For Terror Twilight, Pavement enlisted the help of hot producer Nigel Godrich (Beck, Radiohead) to flesh out their sound for the first time in a full, 24-track recording studio. On songs such as "Platform Blues," they play with traditional rock elements, such as harmonica (courtesy of Radiohead's Jonny Greenwood), without losing the enigmatic, off-kilter sounds that define their best work.

Malkmus, the band's lyricist, said that while songs such as "Ann Don't Cry" are colored with disappointment (opening lyric: "The damage has been done/ I'm not having fun anymore"), they are not about the band's career.

Nor, he said, should the song "Major Leagues" (RealAudio excerpt) be interpreted by fans as suggesting anything about the band's ambitions.

Still, he understands that some listeners will hear industry commentary in Pavement's songs.

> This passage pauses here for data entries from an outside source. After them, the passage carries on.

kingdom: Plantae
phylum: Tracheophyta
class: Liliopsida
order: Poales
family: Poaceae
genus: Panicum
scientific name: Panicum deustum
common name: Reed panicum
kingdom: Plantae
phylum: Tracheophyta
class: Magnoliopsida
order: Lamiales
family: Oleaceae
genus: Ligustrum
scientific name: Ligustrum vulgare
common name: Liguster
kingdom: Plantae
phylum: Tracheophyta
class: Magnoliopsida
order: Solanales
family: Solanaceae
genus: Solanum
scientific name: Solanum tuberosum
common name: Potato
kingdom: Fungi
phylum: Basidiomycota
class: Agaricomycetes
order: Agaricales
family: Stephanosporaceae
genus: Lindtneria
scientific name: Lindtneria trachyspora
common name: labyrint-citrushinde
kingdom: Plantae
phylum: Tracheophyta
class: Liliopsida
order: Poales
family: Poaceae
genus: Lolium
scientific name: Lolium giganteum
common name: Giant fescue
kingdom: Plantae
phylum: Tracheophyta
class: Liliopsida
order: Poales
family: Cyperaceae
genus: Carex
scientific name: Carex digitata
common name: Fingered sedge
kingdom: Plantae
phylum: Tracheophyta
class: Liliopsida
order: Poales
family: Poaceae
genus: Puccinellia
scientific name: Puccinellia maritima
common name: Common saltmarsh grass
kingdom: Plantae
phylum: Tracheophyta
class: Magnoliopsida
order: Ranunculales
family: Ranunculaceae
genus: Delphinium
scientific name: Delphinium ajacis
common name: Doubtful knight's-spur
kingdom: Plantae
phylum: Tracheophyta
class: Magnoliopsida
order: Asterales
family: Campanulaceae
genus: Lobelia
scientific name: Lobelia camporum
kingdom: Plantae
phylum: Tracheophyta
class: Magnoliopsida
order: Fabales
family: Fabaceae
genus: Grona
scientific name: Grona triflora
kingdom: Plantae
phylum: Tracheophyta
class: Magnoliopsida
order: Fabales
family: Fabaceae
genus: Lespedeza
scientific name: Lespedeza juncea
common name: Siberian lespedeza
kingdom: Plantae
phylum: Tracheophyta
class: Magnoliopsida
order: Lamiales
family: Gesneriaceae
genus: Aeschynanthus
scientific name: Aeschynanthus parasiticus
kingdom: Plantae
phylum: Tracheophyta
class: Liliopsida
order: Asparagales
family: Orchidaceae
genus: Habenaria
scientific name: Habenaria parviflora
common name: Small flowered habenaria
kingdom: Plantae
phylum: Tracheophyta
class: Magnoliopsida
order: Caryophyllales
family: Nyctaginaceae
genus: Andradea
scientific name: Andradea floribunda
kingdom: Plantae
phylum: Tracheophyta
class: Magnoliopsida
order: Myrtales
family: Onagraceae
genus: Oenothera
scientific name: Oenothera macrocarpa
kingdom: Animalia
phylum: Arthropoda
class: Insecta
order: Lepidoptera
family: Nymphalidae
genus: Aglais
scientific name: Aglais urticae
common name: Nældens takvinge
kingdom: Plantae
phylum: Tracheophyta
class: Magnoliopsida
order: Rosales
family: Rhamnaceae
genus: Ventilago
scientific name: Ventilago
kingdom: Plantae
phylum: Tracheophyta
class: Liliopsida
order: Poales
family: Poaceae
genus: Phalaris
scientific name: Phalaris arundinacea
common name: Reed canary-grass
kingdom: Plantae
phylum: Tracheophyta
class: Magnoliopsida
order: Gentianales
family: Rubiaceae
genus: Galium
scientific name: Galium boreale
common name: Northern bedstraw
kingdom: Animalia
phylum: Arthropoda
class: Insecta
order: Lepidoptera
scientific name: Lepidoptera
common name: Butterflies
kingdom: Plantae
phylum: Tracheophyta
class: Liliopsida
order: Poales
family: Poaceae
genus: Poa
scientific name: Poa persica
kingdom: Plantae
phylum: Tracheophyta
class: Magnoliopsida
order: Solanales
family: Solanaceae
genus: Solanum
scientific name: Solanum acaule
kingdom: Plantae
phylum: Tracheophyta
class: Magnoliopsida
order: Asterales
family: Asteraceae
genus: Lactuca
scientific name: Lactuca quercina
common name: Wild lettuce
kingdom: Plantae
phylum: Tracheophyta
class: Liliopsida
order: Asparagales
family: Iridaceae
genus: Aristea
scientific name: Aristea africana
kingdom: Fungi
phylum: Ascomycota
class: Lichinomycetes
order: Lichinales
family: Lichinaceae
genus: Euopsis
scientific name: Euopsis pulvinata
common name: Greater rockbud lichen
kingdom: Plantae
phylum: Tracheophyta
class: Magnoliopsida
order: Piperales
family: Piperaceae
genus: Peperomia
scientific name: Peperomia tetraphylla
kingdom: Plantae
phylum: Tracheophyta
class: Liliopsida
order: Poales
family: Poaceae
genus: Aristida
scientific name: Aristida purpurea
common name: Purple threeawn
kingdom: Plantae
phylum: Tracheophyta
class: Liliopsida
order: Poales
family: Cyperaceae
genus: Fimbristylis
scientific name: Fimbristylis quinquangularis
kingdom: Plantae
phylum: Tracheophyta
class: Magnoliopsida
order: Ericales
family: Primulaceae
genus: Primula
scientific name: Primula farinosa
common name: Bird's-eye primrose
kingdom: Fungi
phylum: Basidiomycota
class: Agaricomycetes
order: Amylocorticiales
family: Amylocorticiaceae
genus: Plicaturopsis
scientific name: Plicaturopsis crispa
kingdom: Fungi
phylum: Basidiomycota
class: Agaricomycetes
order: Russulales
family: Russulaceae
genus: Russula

Such commentary appeared on Crooked Rain, Crooked Rain, on such tracks as "Range Life," and on the song "Stereo" from their most recent album, Brighten the Corners (1997).

"I guess as you get older you feel like your voice is more confident," Malkmus said. "When you're 24 and you don't want to just sing about cars and what to do after you got out of college, you might as well sing about other bands or something. We're not really talking about that anymore."

Terror Twilight is constructed from actual experiences and emotions, Malkmus said, even if they are couched in terms of a personality he's created as an artist.

"It's about us," he said. "You've just got to choose what you feel is putting your best foot forward. That's what we're trying to do, but still keeping it real. It's like putting a little makeup on or making your face look a little prettier. No boob jobs."

Kannberg said the band's scattered living arrangements -- from New York and Virginia to California and Oregon, with Kentucky in between -- have kept the members from burning out on one another over the past decade. And despite the acclaim and Pavement's loyal fanbase, Malkmus said he feels as if the group is always waging a bit of an uphill battle with its music.

Nonetheless, he sees that as a positive struggle that refuels his creativity.

"We still wanna make good records," Kannberg said. "Every record we want to make the best. We have something to prove: We're good; we've got this thing."

(Editorial Director Michael Goldberg contributed to this report.)